Une seconde solution avait donc davantage la faveur du Conseil d'Etat.

« Aussi, afin de préserver les exigences scientifiques de transparence et d'évaluation, l'unification des régimes définis par les articles L. 145-16-1 (devenu l'article L.1131-4) et L. 672-11 (devenu l'article L. 1243-2) du code de la santé publique devra-t-elle s'accompagner du maintien d'une déclaration préalable de toutes les collections d'échantillons biologiques humains auprès du ministre chargé de la recherche. Celui-ci, après avis du comité consultatif des traitements de données dans le domaine de la recherche en santé, conserverait le pouvoir de s'opposer dans un délai de trois mois à l'exploitation d'une collection.

« L'adoption de cet encadrement juridique à la lisibilité plus grande serait de nature à permettre un contrôle plus efficace du développement de ces collections du point de vue du droit des personnes comme celui de la recherche scientifique. »

Le régime proposé, qui reprend la deuxième option présentée par le Conseil d'Etat, laisse subsister une interrogation.

La nouvelle rédaction proposée pour l'article L. 1131-4 du code de la santé publique vise à soumettre les collections d'échantillons biologiques aux règles régissant la conservation et la transformation d'éléments du corps humain à des fins de recherche scientifique.

Ces règles définies à l'article 8 du présent projet de loi comprennent la faculté d'opposition du ministre de la recherche. Le souhait du Conseil d'Etat, rappelé ci-dessus, que subsiste une obligation générale de déclaration lors de la constitution de ces collections subsiste ainsi que la compétence du ministre de la recherche.

Si l'unification de ce régime était souhaitable, elle laisse subsister une interrogation qui était un point d'achoppement en 1996. En effet la commission mixte paritaire s'était interrogée sur la notion de « autorité administrative » qu'elle avait définie comme étant les ministres en charge de la recherche et de la santé. La nouvelle rédaction unifie le dispositif au bénéfice du ministre en charge de la recherche, le ministre de la santé n'étant désormais plus consulté.

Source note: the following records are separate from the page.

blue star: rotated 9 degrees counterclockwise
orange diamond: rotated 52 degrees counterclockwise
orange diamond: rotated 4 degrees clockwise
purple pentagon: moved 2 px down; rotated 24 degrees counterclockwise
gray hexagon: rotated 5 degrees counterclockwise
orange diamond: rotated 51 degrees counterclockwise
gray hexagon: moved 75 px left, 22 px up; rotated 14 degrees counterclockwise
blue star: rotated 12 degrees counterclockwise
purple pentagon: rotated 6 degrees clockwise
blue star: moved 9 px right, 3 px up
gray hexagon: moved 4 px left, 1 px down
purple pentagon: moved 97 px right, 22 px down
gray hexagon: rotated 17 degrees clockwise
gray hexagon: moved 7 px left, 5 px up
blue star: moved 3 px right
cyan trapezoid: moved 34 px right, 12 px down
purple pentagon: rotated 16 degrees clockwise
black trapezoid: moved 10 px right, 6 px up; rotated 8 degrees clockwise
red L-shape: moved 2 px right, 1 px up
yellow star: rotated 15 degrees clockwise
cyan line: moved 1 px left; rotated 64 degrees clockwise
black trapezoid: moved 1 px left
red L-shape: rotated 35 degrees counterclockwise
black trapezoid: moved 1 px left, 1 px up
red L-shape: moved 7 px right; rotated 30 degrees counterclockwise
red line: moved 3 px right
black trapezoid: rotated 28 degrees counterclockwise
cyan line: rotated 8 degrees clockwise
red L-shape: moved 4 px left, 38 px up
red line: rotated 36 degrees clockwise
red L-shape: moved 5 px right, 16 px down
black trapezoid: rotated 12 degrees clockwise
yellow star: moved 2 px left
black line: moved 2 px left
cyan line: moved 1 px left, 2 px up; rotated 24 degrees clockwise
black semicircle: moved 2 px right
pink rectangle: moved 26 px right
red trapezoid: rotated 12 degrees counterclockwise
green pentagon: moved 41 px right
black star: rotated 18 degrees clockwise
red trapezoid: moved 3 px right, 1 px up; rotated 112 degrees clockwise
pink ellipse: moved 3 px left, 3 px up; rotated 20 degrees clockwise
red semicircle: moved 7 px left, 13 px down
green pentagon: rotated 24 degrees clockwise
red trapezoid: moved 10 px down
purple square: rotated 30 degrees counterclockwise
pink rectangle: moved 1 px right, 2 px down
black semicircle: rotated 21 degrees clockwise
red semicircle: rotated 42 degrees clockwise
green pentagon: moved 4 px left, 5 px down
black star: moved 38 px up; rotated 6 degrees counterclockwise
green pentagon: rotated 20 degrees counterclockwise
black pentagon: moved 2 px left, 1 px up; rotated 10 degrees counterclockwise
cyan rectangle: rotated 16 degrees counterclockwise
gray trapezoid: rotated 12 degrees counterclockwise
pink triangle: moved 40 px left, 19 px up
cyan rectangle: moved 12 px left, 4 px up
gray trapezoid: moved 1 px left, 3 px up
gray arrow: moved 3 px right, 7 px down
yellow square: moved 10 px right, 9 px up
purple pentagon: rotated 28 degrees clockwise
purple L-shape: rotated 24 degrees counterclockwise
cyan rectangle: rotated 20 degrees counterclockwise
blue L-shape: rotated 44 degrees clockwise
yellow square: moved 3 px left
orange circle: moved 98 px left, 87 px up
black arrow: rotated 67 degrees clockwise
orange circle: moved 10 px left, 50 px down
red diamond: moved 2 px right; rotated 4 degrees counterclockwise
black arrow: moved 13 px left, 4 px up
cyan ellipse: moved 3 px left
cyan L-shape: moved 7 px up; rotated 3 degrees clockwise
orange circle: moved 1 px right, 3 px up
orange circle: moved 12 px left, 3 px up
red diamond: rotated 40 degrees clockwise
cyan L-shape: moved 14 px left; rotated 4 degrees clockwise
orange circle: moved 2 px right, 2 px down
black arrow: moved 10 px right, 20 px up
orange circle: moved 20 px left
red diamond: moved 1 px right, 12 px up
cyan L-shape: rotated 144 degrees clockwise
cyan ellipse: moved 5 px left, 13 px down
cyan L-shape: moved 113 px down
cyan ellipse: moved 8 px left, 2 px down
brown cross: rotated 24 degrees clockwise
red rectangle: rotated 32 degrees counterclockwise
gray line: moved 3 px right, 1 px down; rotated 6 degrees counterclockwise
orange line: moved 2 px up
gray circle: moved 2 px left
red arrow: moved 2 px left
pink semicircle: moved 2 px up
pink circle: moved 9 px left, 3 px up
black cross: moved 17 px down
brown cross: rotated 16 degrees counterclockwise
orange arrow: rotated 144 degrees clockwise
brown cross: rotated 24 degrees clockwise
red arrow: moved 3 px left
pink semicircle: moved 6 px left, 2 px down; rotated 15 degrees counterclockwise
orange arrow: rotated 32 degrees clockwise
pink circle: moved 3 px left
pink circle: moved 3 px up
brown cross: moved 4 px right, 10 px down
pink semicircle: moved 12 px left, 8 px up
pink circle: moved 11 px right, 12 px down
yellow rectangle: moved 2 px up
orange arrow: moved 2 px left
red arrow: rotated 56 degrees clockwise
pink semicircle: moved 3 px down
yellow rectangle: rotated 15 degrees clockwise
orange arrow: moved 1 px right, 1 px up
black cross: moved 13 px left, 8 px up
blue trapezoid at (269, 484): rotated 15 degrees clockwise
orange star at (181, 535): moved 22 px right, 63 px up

Sous le bénéfice de ces observations, votre commission vous propose d'adopter cet article sans modification .

* 39 M. Bernard Kouchner, débats Assemblée nationale, 16 janvier 2002, JO, p. 581.

* 40 Convention d'Oviedo, référence précitée.

* 41 Conseil d'Etat, Etude précitée, p. 96.

* 42 Cf. compte rendu des auditions en annexe du présent rapport (c'est votre rapporteur qui souligne).

* 43 Etude précitée, p. 98.

* 44 Etude précitée, p 105-106.

* 45 Car confronté au refus de se livrer à un tel test, le juge pourra présumer la filiation.

* 46 Jules Supervielle, Shéhérazade.

* 47 M. Alain Clayes, débats Assemblée nationale, JO p. 585.

* 48 M. Bernard Kouchner, 16 janvier 2002, p. 585.

* 49 Cf. compte rendu des auditions annexé au présent rapport (c'est votre rapporteur qui souligne).

* 50 Etude précitée, p. 104. (c'est votre rapporteur qui souligne).